The Weymouth New Testament ("WNT"), otherwise known as The New Testament in Modern Speech or The Modern Speech New Testament, is a translation of the New Testament into nineteenth-century English by Richard Francis Weymouth.

It was based on the text of The Resultant Greek Testament. The text was produced by Weymouth. It was what resulted from his compilation of readings from Stephens (1550), Lachmann, Tregelles, Tischendorf, Lightfoot, Ellicott, Alford, Weiss, the Bâle edition (1880), Westcott and Hort, and the Revision Committee of London. Where these editions differed, Weymouth selected the reading favoured by the majority of editors. The text was prepared for final publication by his secretary, Reverend Ernest Hampden-Cook, after Weymouth's death in 1902.

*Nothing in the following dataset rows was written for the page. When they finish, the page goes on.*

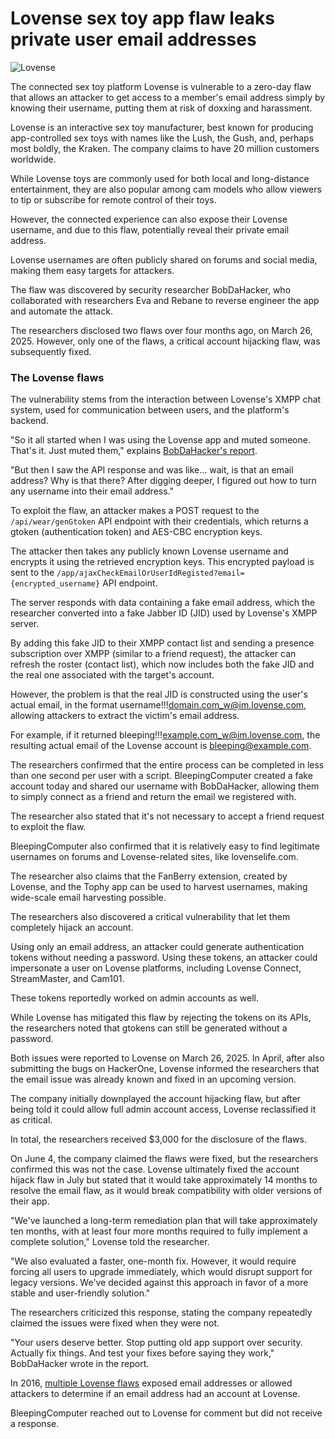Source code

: # Lovense sex toy app flaw leaks private user email addresses

![Lovense](https://www.bleepstatic.com/content/hl-images/2025/07/28/lovense-toy.jpg)

The connected sex toy platform Lovense is vulnerable to a zero-day flaw that allows an attacker to get access to a member's email address simply by knowing their username, putting them at risk of doxxing and harassment.

Lovense is an interactive sex toy manufacturer, best known for producing app-controlled sex toys with names like the Lush, the Gush, and, perhaps most boldly, the Kraken. The company claims to have 20 million customers worldwide.

While Lovense toys are commonly used for both local and long-distance entertainment, they are also popular among cam models who allow viewers to tip or subscribe for remote control of their toys.

However, the connected experience can also expose their Lovense username, and due to this flaw, potentially reveal their private email address.

Lovense usernames are often publicly shared on forums and social media, making them easy targets for attackers.

The flaw was discovered by security researcher BobDaHacker, who collaborated with researchers Eva and Rebane to reverse engineer the app and automate the attack.

The researchers disclosed two flaws over four months ago, on March 26, 2025. However, only one of the flaws, a critical account hijacking flaw, was subsequently fixed.

### The Lovense flaws

The vulnerability stems from the interaction between Lovense's XMPP chat system, used for communication between users, and the platform's backend.

"So it all started when I was using the Lovense app and muted someone. That's it. Just muted them," explains [BobDaHacker's report](https://bobdahacker.com/blog/lovense-still-leaking-user-emails).

"But then I saw the API response and was like... wait, is that an email address? Why is that there? After digging deeper, I figured out how to turn any username into their email address."

To exploit the flaw, an attacker makes a POST request to the `/api/wear/genGtoken` API endpoint with their credentials, which returns a gtoken (authentication token) and AES-CBC encryption keys.

The attacker then takes any publicly known Lovense username and encrypts it using the retrieved encryption keys. This encrypted payload is sent to the `/app/ajaxCheckEmailOrUserIdRegisted?email={encrypted_username}` API endpoint.

The server responds with data containing a fake email address, which the researcher converted into a fake Jabber ID (JID) used by Lovense's XMPP server.

By adding this fake JID to their XMPP contact list and sending a presence subscription over XMPP (similar to a friend request), the attacker can refresh the roster (contact list), which now includes both the fake JID and the real one associated with the target's account.

However, the problem is that the real JID is constructed using the user's actual email, in the format username!!!domain.com_w@im.lovense.com, allowing attackers to extract the victim's email address.

For example, if it returned bleeping!!!example.com_w@im.lovense.com, the resulting actual email of the Lovense account is bleeping@example.com.

The researchers confirmed that the entire process can be completed in less than one second per user with a script. BleepingComputer created a fake account today and shared our username with BobDaHacker, allowing them to simply connect as a friend and return the email we registered with.

The researcher also stated that it's not necessary to accept a friend request to exploit the flaw.

BleepingComputer also confirmed that it is relatively easy to find legitimate usernames on forums and Lovense-related sites, like lovenselife.com.

The researcher also claims that the FanBerry extension, created by Lovense, and the Tophy app can be used to harvest usernames, making wide-scale email harvesting possible.

The researchers also discovered a critical vulnerability that let them completely hijack an account.

Using only an email address, an attacker could generate authentication tokens without needing a password. Using these tokens, an attacker could impersonate a user on Lovense platforms, including Lovense Connect, StreamMaster, and Cam101.

These tokens reportedly worked on admin accounts as well.

While Lovense has mitigated this flaw by rejecting the tokens on its APIs, the researchers noted that gtokens can still be generated without a password.

Both issues were reported to Lovense on March 26, 2025. In April, after also submitting the bugs on HackerOne, Lovense informed the researchers that the email issue was already known and fixed in an upcoming version.

The company initially downplayed the account hijacking flaw, but after being told it could allow full admin account access, Lovense reclassified it as critical.

In total, the researchers received $3,000 for the disclosure of the flaws.

On June 4, the company claimed the flaws were fixed, but the researchers confirmed this was not the case. Lovense ultimately fixed the account hijack flaw in July but stated that it would take approximately 14 months to resolve the email flaw, as it would break compatibility with older versions of their app.

"We've launched a long-term remediation plan that will take approximately ten months, with at least four more months required to fully implement a complete solution," Lovense told the researcher.

"We also evaluated a faster, one-month fix. However, it would require forcing all users to upgrade immediately, which would disrupt support for legacy versions. We've decided against this approach in favor of a more stable and user-friendly solution."

The researchers criticized this response, stating the company repeatedly claimed the issues were fixed when they were not.

"Your users deserve better. Stop putting old app support over security. Actually fix things. And test your fixes before saying they work," BobDaHacker wrote in the report.

In 2016, [multiple Lovense flaws](https://internetofdon.gs/lovense/) exposed email addresses or allowed attackers to determine if an email address had an account at Lovense.

BleepingComputer reached out to Lovense for comment but did not receive a response.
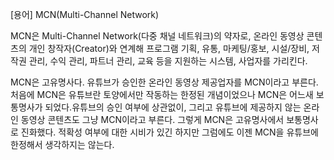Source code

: [용어] MCN(Multi-Channel Network)

MCN은 Multi-Channel Network(다중 채널 네트워크)의 약자로, 온라인 동영상 콘텐츠의 개인 창작자(Creator)와 연계해 프로그램 기획, 유통, 마케팅/홍보, 시설/장비, 저작권 관리, 수익 관리, 파트너 관리, 교육 등을 지원하는 시스템, 사업자를 가리킨다.

MCN은 고유명사다. 유튜브가 승인한 온라인 동영상 제공업자를 MCN이라고 부른다. 처음에 MCN은 유튜브란 토양에서만 작동하는 한정된 개념이었으나 MCN은 어느새 보통명사가 되었다.유튜브의 승인 여부에 상관없이, 그리고 유튜브에 제공하지 않는 온라인 동영상 콘텐츠도 그냥 MCN이라고 부른다. 그렇게 MCN은 고유명사에서 보통명사로 진화했다. 적확성 여부에 대한 시비가 있긴 하지만 그럼에도 이젠 MCN을 유튜브에 한정해서 생각하지는 않는다.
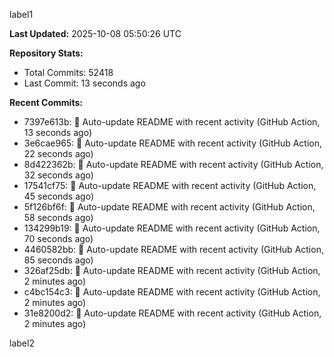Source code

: 
label1 
<!-- ACTIVITY_START -->
**Last Updated:** 2025-10-08 05:50:26 UTC

**Repository Stats:**
- Total Commits: 52418
- Last Commit: 13 seconds ago

**Recent Commits:**
- 7397e613b: 🤖 Auto-update README with recent activity (GitHub Action, 13 seconds ago)
- 3e6cae965: 🤖 Auto-update README with recent activity (GitHub Action, 22 seconds ago)
- 8d422362b: 🤖 Auto-update README with recent activity (GitHub Action, 32 seconds ago)
- 17541cf75: 🤖 Auto-update README with recent activity (GitHub Action, 45 seconds ago)
- 5f126bf6f: 🤖 Auto-update README with recent activity (GitHub Action, 58 seconds ago)
- 134299b19: 🤖 Auto-update README with recent activity (GitHub Action, 70 seconds ago)
- 4460582bb: 🤖 Auto-update README with recent activity (GitHub Action, 85 seconds ago)
- 326af25db: 🤖 Auto-update README with recent activity (GitHub Action, 2 minutes ago)
- c4bc154c3: 🤖 Auto-update README with recent activity (GitHub Action, 2 minutes ago)
- 31e8200d2: 🤖 Auto-update README with recent activity (GitHub Action, 2 minutes ago)
<!-- ACTIVITY_END -->

label2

Weymouth also prepared a translation of his text, with notes. His aim was to discover how the inspired writers would have expressed and described the events of the New Testament had they been writing in nineteenth-century English. The translation was edited for publication by Hampden-Cook, also in 1903. It was published in 1903 by Baker & Taylor Company (New York) and James Clarke & Co (London). The Preface to the original states that the version's intended purpose was "to furnish a succinct and compressed running commentary (not doctrinal) to be used side by side with its elder compeers".

A second edition appeared in 1904, and a third in 1909. A pocket edition, without notes, was published in 1913. A fourth edition was revised by James Alexander Robertson and several other well-known New Testament scholars, and published in 1924. A further revision was published in 1929.